# Parnis Feeding Frenzy



## chris.ph (Dec 29, 2011)

i dont know if anybody else has got involved in this, this afternoon some very reasonably priced parnis watches came up on the bay and it was literally a feeding frenzy, some really nice ones went for 20 odd quid but i got sniped in the last second but i did manage to win a u boat homage for 15 quid










ive just got to wait now to see if its to good to be true


----------



## Kutusov (Apr 19, 2010)

15 quid and a quartz movement? I reckon you can't go wrong there. I do hope you have the wrist for that! It's 50mm isn't it?


----------



## Kutusov (Apr 19, 2010)

Something funny I've just noticed, they rotated that case, the ones I knew about were not lefties.


----------



## PilotWatchLover (Sep 23, 2012)

I got in on the act and bought one of the blue and white power reserve ones

Will be interested to see the service and delivery etc.!

Twas a bargain anyway!


----------



## Mr Cracker (Nov 25, 2010)

I am waiting on an Explorer 1 homage, they are so cheap it is hard to resist


----------



## chris.ph (Dec 29, 2011)

Kutusov said:


> 15 quid and a quartz movement? I reckon you can't go wrong there. I do hope you have the wrist for that! It's 50mm isn't it?

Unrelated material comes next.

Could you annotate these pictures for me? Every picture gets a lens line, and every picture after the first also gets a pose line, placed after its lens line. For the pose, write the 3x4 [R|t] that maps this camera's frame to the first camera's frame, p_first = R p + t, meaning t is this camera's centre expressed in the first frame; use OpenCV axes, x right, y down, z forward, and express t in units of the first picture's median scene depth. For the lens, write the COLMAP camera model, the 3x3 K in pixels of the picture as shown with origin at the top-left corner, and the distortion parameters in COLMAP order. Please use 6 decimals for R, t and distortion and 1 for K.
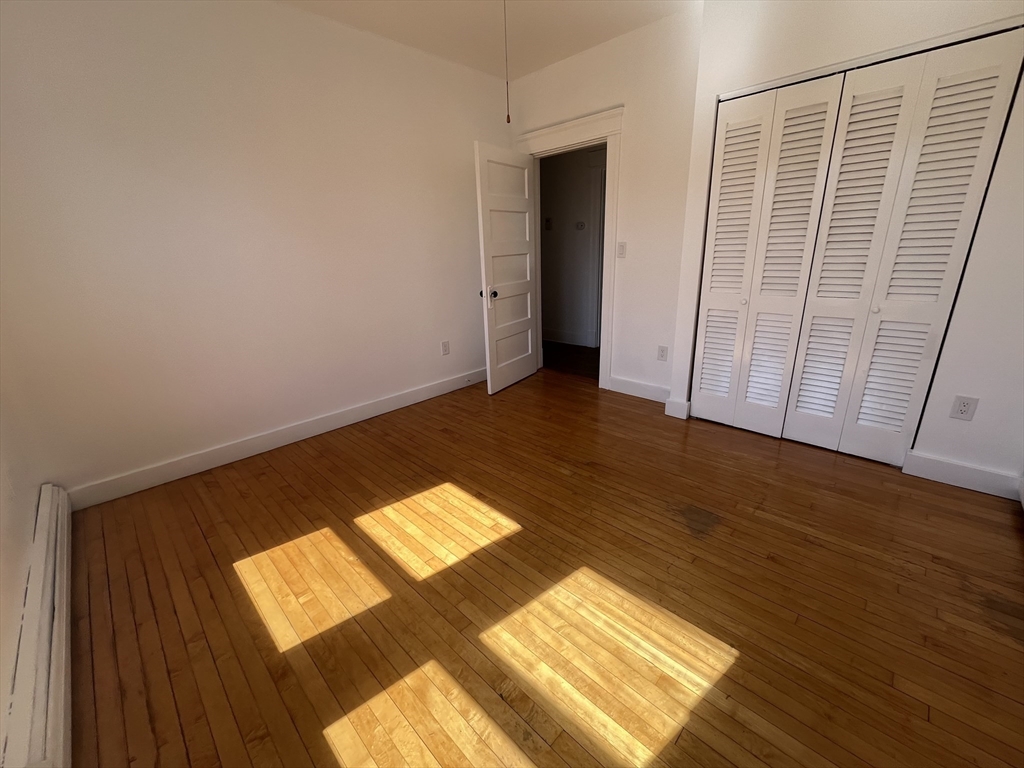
lens RADIAL K [[418.9, 0, 510.6], [0, 418.9, 381.3], [0, 0, 1]] dist [-0.003262, -0.000212]
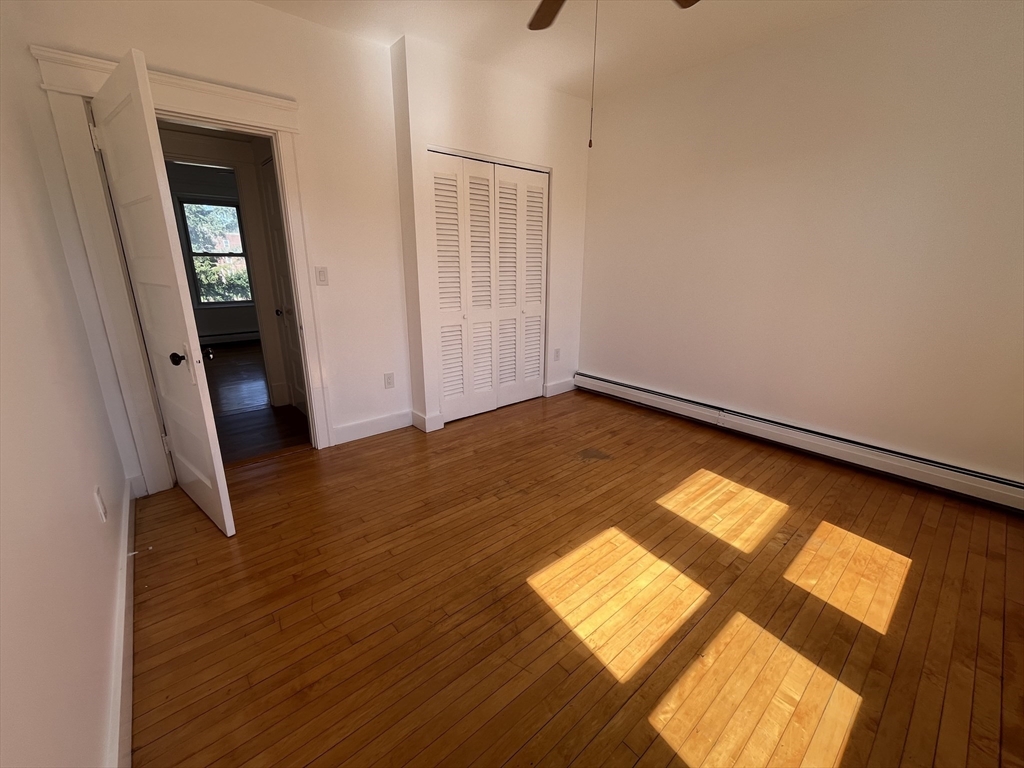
lens RADIAL K [[418.9, 0, 512.0], [0, 418.9, 381.0], [0, 0, 1]] dist [-0.003262, -0.000212]
pose [[0.084703, -0.230503, 0.969378, -0.804767], [0.305570, 0.932006, 0.194916, -0.242740], [-0.948395, 0.279703, 0.149379, 0.838807]]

its probably a negative picture but i dont mind if it is a leftie as i am, and my 8.5in wrists will probably take a 50mm watch


----------



## Kutusov (Apr 19, 2010)

chris.ph said:


> and my 8.5in wrists will probably take a 50mm watch


Well, if it doesn't then no one can wear it!!


----------



## chris.ph (Dec 29, 2011)

thought it was to good to be true just received the dreaded message off the bay saying to open a case in the resolution centre  :wallbash:


----------



## Kutusov (Apr 19, 2010)

chris.ph said:


> thought it was to good to be true just received the dreaded message off the bay saying to open a case in the resolution centre  :wallbash:


I don't know what that is... Seller figuring out he sold it too cheap and now claiming that he has no stock?


----------



## chris.ph (Dec 29, 2011)

your probably right matey


----------



## Kutusov (Apr 19, 2010)

chris.ph said:


> your probably right matey


If that's that, and if you are able, please leave him a negative feedback.


----------



## PilotWatchLover (Sep 23, 2012)

I haven't got my money back yet.


----------



## Kutusov (Apr 19, 2010)

PilotWatchLover said:


> I haven't got my money back yet.


You had an open case also?


----------



## chris.ph (Dec 29, 2011)

i was told to wait until 10 days from the delivary date for some reason


----------



## PilotWatchLover (Sep 23, 2012)

Yes I've opened a case!


----------



## chris.ph (Dec 29, 2011)

just got my money back,,,, damn i would have preferred the watch


----------



## PilotWatchLover (Sep 23, 2012)

Just got my refund too.

Had to escalate the case but good to get my 20 quid ish back

Like Chris says above, I'd rather have had the watch !


----------